Mr Cameron said his family were 'grateful' to the NHS
His profoundly disabled son Ivan, who died earlier this year, needed round-the-clock care, much of it provided by NHS staff.
Witnessing the dedication of health service doctors and nurses at first hand is said to have transformed Mr Cameron's attitude to public servants in general and made him a determined champion of the NHS.
As an MEP, Daniel Hannan has no responsibility for health policy - and he does not pretend to speak for the Tory leadership on it or any other issue. Labour's talk of him being a "leading Conservative" is somewhat overblown.
But he probably does speak for a wing of the party who feel disenfranchised by Mr Cameron's brand of "progressive" Conservatism.

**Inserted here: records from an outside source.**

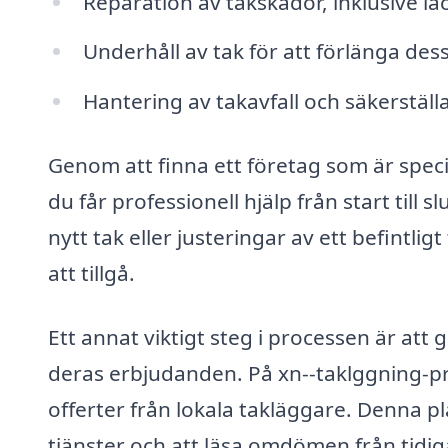
Reparation av takskador, inklusive lä
Underhåll av tak för att förlänga dess 
Hantering av takavfall och säkerställ
Genom att finna ett företag som är specia
du får professionell hjälp från start till s
nytt tak eller justeringar av ett befintl
att tillgå.
Ett annat viktigt steg i processen är att
deras erbjudanden. På xn--taklggning-pris-
offerter från lokala takläggare. Denna pl
tjänster och att läsa omdömen från tidig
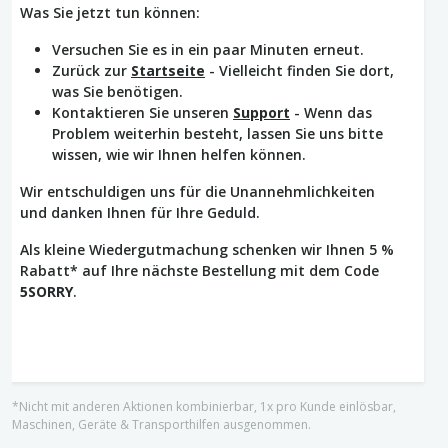
Was Sie jetzt tun können:
Versuchen Sie es in ein paar Minuten erneut.
Zurück zur
Startseite
- Vielleicht finden Sie dort,
was Sie benötigen.
Kontaktieren Sie unseren
Support
- Wenn das
Problem weiterhin besteht, lassen Sie uns bitte
wissen, wie wir Ihnen helfen können.
Wir entschuldigen uns für die Unannehmlichkeiten
und danken Ihnen für Ihre Geduld.
Als kleine Wiedergutmachung schenken wir Ihnen 5 %
Rabatt* auf Ihre nächste Bestellung mit dem Code
5SORRY
.
*Nicht mit anderen Aktionen kombinierbar, 1x pro Kunde einlösbar,
Maschinen, Geräte & Transporthilfen ausgenommen.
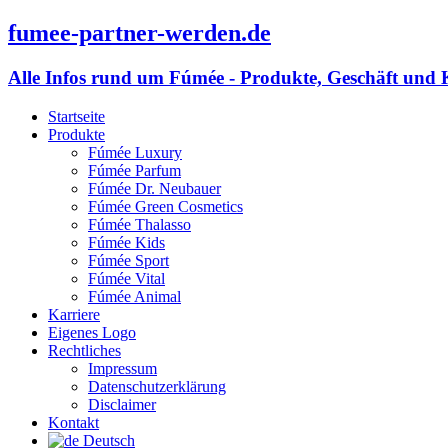
fumee-partner-werden.de
Alle Infos rund um Fúmée - Produkte, Geschäft und 
Startseite
Produkte
Fúmée Luxury
Fúmée Parfum
Fúmée Dr. Neubauer
Fúmée Green Cosmetics
Fúmée Thalasso
Fúmée Kids
Fúmée Sport
Fúmée Vital
Fúmée Animal
Karriere
Eigenes Logo
Rechtliches
Impressum
Datenschutzerklärung
Disclaimer
Kontakt
Deutsch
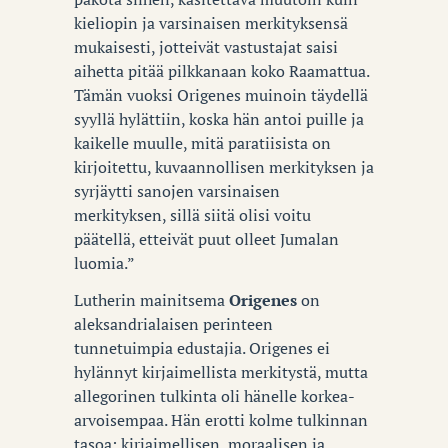
kieliopin ja varsinaisen merkityksensä
mukaisesti, jotteivät vastustajat saisi
aihetta pitää pilkkanaan koko Raamattua.
Tämän vuoksi Origenes muinoin täydellä
syyllä hylättiin, koska hän antoi puille ja
kaikelle muulle, mitä paratiisista on
kirjoitettu, kuvaannollisen merkityksen ja
syrjäytti sanojen varsinaisen
merkityksen, sillä siitä olisi voitu
päätellä, etteivät puut olleet Jumalan
luomia.”
Lutherin mainitsema
Origenes
on
aleksandrialaisen perinteen
tunnetuimpia edustajia. Origenes ei
hylännyt kirjaimellista merkitystä, mutta
allegorinen tulkinta oli hänelle korkea-
arvoisempaa. Hän erotti kolme tulkinnan
tasoa: kirjaimellisen, moraalisen ja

His coruscating demolition of Gordon Brown in the European Parliament earlier this year, when he told the prime minister to his face that he was a "devalued" leader of a "devalued" government, became a worldwide hit on YouTube and brought him to the attention of the US TV networks.
But it also won him a following among grassroots Tories, who successfully campaigned for him to be allowed to speak from the platform at this year's Conservative spring forum, where he gave a typically robust defence of British liberty against the EU "superstate".
Nervous party bosses were said to have asked for approval of the text beforehand.
Mr Hannan is also a longstanding critic of the NHS, arguing in a book he co-authored with another Tory maverick, Harwich MP Douglas Carswell, that it should be replaced by a Singapore-style system of "personal health accounts".
And judging from the comments on the Conservative website, there are plenty in the party who share his concern about health spending and the fact that David Cameron has pledged to protect it from future cuts.
"Despite the huge amount of money which has been thrown at the NHS our hospital system is still sick and likely to remain that way until such time as we start making this money work for us," says one.
But others also relate heartfelt tales of NHS staff saving the lives of their children - illustrating the difficulty any politician comes up against when talking about the health service.
It is impossible to divorce it from emotion - particularly when patriotism is thrown into the mix.
And with both main parties retreating into ever more entrenched positions the chances of having a serious debate on the issues are receding by the second.